All Characters And Events In This Book --even Those Based On Real People --are Entirely Fictional. All Celebrity Voices Are Impersonated.... Poorly. The Following Book Contains Coarse Language And Due To Its Content It Should Not Be Viewed By Anyone.


----------



## ihateschoolmt (Dec 17, 2005)

South park owns.


----------



## P-funk (Dec 17, 2005)

Pepper said:
			
		

> I don't understand why you guys are so concerned with what the Bible says or doesn't say since you don't beleive it.




I agree.  Why should it have a disclaimer?  If you don't want to read it don't.


----------



## Tier (Dec 17, 2005)

how do you know if you want to read it or not if you havent read it?


----------



## ihateschoolmt (Dec 17, 2005)

I know I don't want to read it, and I haven't read it.


----------



## P-funk (Dec 17, 2005)

Tier said:
			
		

> how do you know if you want to read it or not if you havent read it?




you know what it is about and what it preaches.  Don't be a jackass.


----------



## ALBOB (Dec 17, 2005)

P-funk said:
			
		

> Don't be a jackass.



Too late


----------



## MyK (Dec 17, 2005)

Vieope said:
			
		

> _If the bible had a disclaimer, what should it say? _




burn me!


----------



## maniclion (Dec 17, 2005)

It should have a Parental Advisory sticker on it, afterall it does have violent and sexual material in it, incestuous relationships and drunken naked old men.


----------



## Arnold (Dec 17, 2005)

Vieope said:
			
		

> _If the bible had a disclaimer, what should it say? _



how about: _"Purely fictional stories, please do not take literally!"_


----------



## SuperFlex (Dec 17, 2005)

Vieope said:
			
		

> _If the bible had a disclaimer, what should it say? _


 
Believe it or not it's true. And looks like everyone's going to hell!


----------



## BigDyl (Dec 17, 2005)

Robert DiMaggio said:
			
		

> how about: _"Purely fictional stories, please do not take literally!"_




I think it should say...


BANNED FROM IM FOR ETERNITY!!!!


----------



## Big Smoothy (Dec 17, 2005)

The Bible

The Bible was copied from its original language by scribes.  This was before printing presses, obviously.

When the scribes were copying the bible to make more copies, they often made changes.  This was because of translation, their personal interpretation, and also because of the religious debates occurring during this time.  The scribes often disagreed with one another and even wrote disparaging remarks about each other.

These changes to the Bible were made at first, over a period of decades, and even hundreds of years after the death of Jesus.

The last factually proven change to the Bible was made in 1650 A.D.

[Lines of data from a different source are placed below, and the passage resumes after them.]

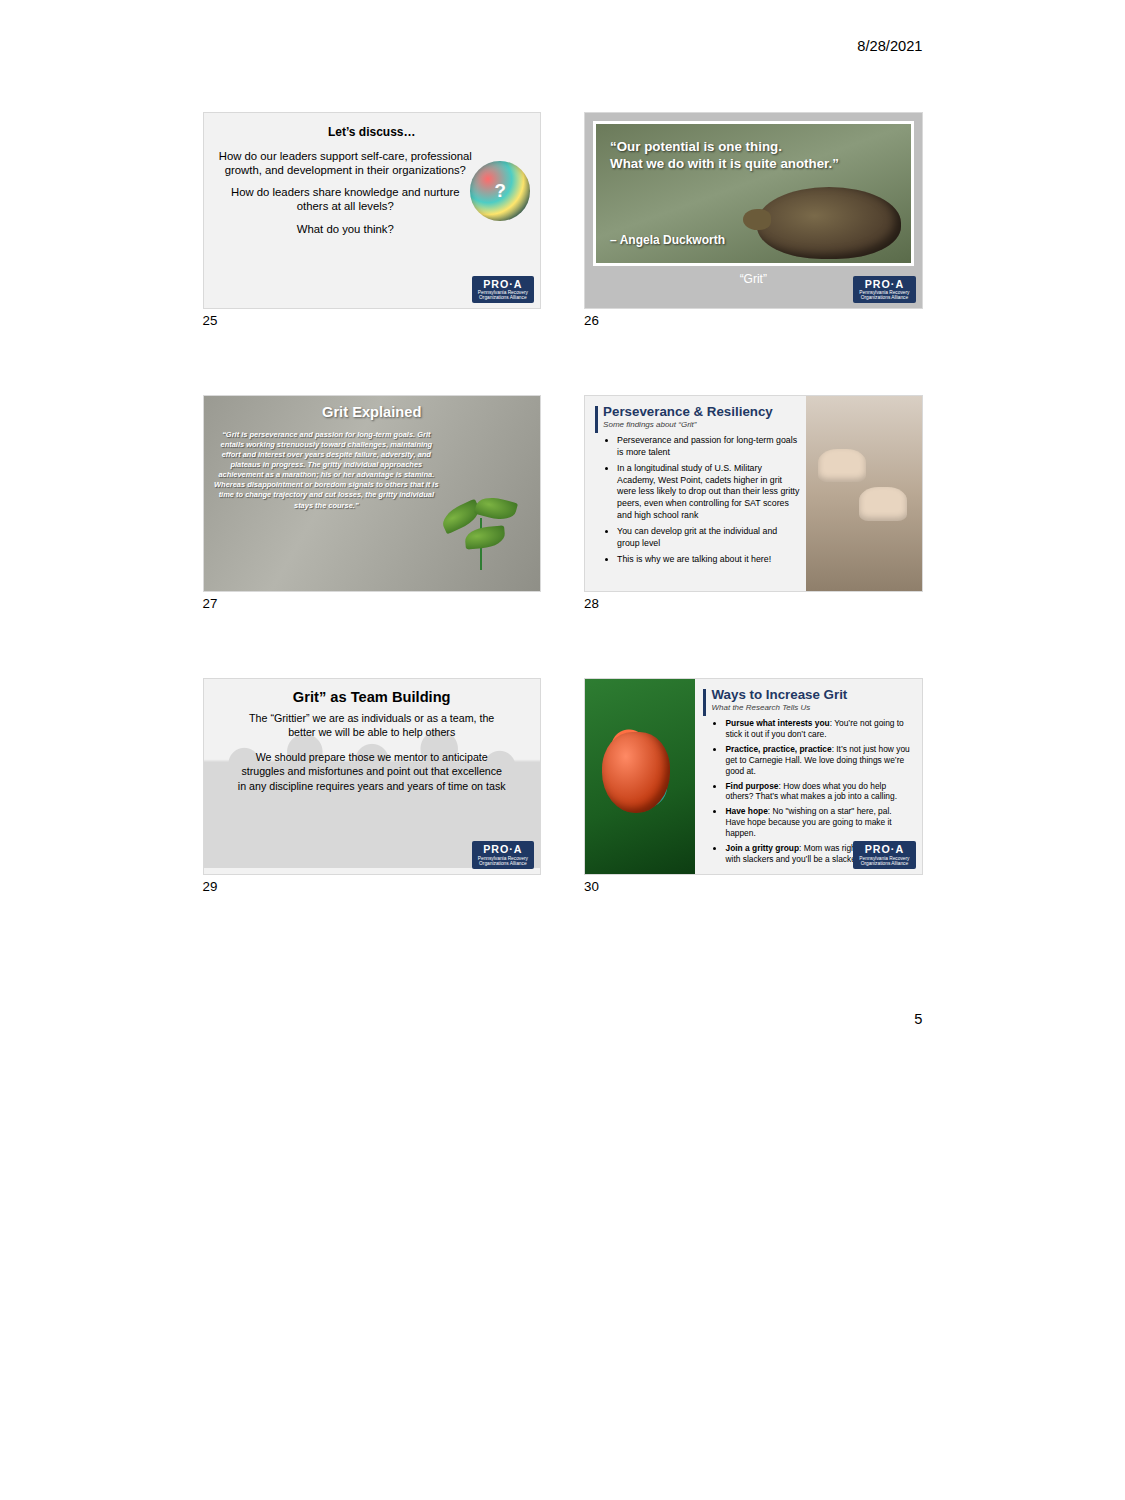8/28/2021
Let’s discuss…
How do our leaders support self-care, professional growth, and development in their organizations?
How do leaders share knowledge and nurture others at all levels?
What do you think?
PRO·A Pennsylvania Recovery
Organizations Alliance
25
“Our potential is one thing.
What we do with it is quite another.”
– Angela Duckworth
“Grit”
PRO·A Pennsylvania Recovery
Organizations Alliance
26
Grit Explained
“Grit is perseverance and passion for long-term goals. Grit entails working strenuously toward challenges, maintaining effort and interest over years despite failure, adversity, and plateaus in progress. The gritty individual approaches achievement as a marathon; his or her advantage is stamina. Whereas disappointment or boredom signals to others that it is time to change trajectory and cut losses, the gritty individual stays the course.”
27
Perseverance & Resiliency
Some findings about “Grit”
Perseverance and passion for long-term goals is more talent
In a longitudinal study of U.S. Military Academy, West Point, cadets higher in grit were less likely to drop out than their less gritty peers, even when controlling for SAT scores and high school rank
You can develop grit at the individual and group level
This is why we are talking about it here!
28
Grit” as Team Building
The “Grittier” we are as individuals or as a team, the better we will be able to help others
We should prepare those we mentor to anticipate struggles and misfortunes and point out that excellence in any discipline requires years and years of time on task
PRO·A Pennsylvania Recovery
Organizations Alliance
29
Ways to Increase Grit
What the Research Tells Us
Pursue what interests you: You’re not going to stick it out if you don’t care.
Practice, practice, practice: It’s not just how you get to Carnegie Hall. We love doing things we’re good at.
Find purpose: How does what you do help others? That’s what makes a job into a calling.
Have hope: No "wishing on a star" here, pal. Have hope because you are going to make it happen.
Join a gritty group: Mom was right; spend time with slackers and you’ll be a slacker.
PRO·A Pennsylvania Recovery
Organizations Alliance
30
5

The problem with the Bible today, is that no one really know what the original message of the Bible was.

Because of the inadvertant and intentional changes made in the Bible.  

Also, their has been editing of the alterations in the first place, which means that we are not even sure what the original message was.

This is one of the primary arguments made by Muslims: that the Bible was altered too much, over hundreds of years, by humans.


----------



## BigDyl (Dec 17, 2005)

Disclaimer:  True Story.


----------



## Big Smoothy (Dec 17, 2005)

^ which parts?

The problem is, we don't know what was original and what was intentionally altered.

This is the dilemma.  

You can't play it both ways.

You need to do scientific reasearch and historical biblical research.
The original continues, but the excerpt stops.